Okay, so I wasn’t going to post on this because everyone else has done it . . . and done it so so so so very well. But I just can’t resist. I mean the president of the United States of America just slunk off to a Christmas party because MO was presumably threatening another of her famed evil eye death glares. Or something. And he left, at the helm, former president Bill Clinton. You know, the guy who actually is articulate and charming; the guy who doesn’t travel with or need ten teleprompters (or even one); the guy who doesn’t “erm,” “gaaaah,” and “duuhhh” his way through twenty minute non-answers; the guy who–let’s face it–speaks and thinks circles around the Idiot in Chief. Whatever we think of Bill Clinton, and most of us don’t think much of him (or of him much), he’s definitely a better . . . well, just about everything than BO.

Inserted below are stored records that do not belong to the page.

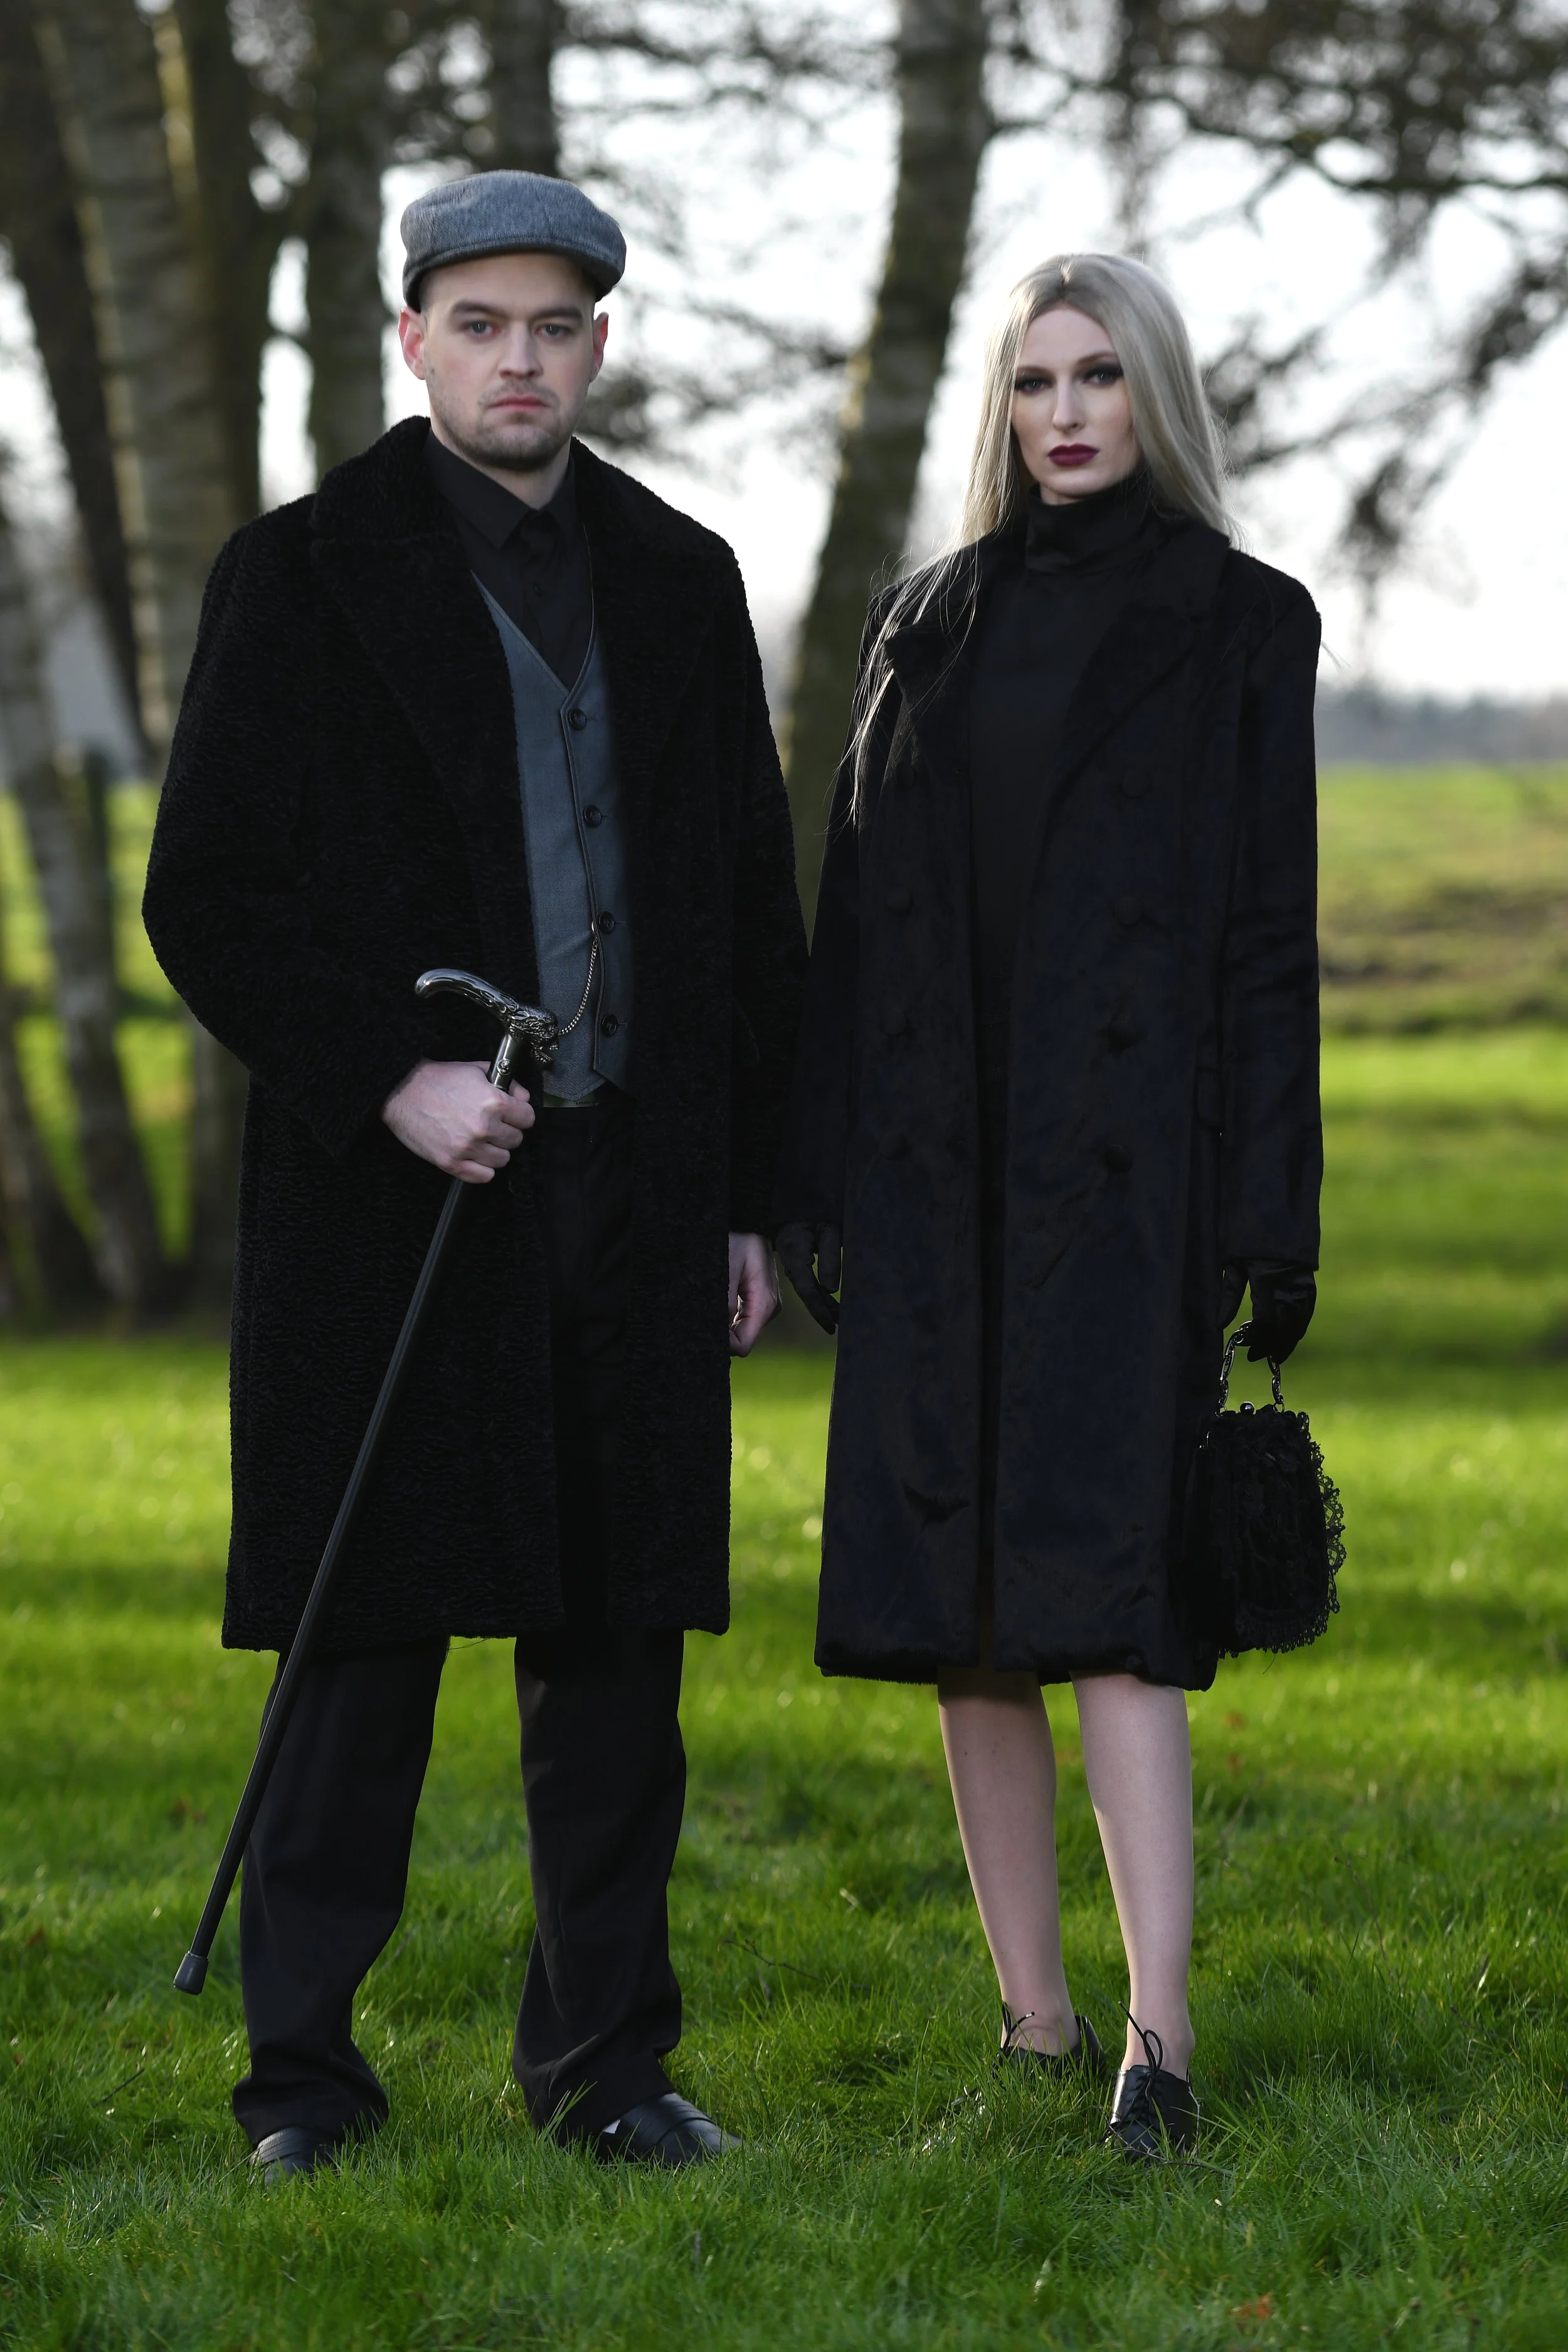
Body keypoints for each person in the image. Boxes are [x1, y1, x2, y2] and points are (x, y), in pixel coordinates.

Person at [144, 171, 805, 2181]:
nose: (520, 358)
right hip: (398, 1203)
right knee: (366, 1636)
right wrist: (392, 1077)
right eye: (481, 324)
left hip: (632, 1183)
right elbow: (205, 897)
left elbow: (743, 919)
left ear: (599, 344)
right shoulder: (301, 571)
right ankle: (305, 2083)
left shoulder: (682, 578)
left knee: (615, 1651)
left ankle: (604, 2063)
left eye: (555, 326)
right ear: (411, 340)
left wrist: (743, 1195)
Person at [775, 253, 1321, 2162]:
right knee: (963, 1608)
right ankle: (1030, 2019)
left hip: (1124, 1183)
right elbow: (844, 928)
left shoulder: (1242, 623)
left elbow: (1269, 934)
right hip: (930, 1175)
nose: (1063, 412)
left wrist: (1270, 1213)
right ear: (994, 408)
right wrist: (814, 1169)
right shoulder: (918, 622)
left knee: (1114, 1601)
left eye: (1098, 377)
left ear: (1151, 396)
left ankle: (1154, 2045)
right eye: (1030, 382)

Whose idea was that let’s go talk to the press right this minute plan? And whose head is going to roll because of it? My guesses: Clinton’s and Gibbs’. Clinton, savvy and smarmy and oh so good with the politicking, had to know, just had. to. know., that BO was going to look like the biggest loser in the world when he turned over the presser to Clinton. Can’t you just hear Clinton sort of chuckling (with his trademark self-deprecation) over the bumbler’s latest idiocy? With that twinkle in his eye, that “gotcha” twinkle we all got so used to in the ’90s? And Gibbs. Oh dear. He’ll take the heat for this one. After all, the Moron of All Morons in Chief gave him a direct order, to call last question and get Clinton out of there. But gibbering Gibbsy is no match for the wily and slick Slick Willy. Nope, Gibbs stammered, he stumbled, he got all red in the face and bloated-looking, but he just couldn’t get Clinton to give over. Oops.
Amateur hour. For two more years. Or maybe we can do what Clinton did and simply tell BO, “please go.”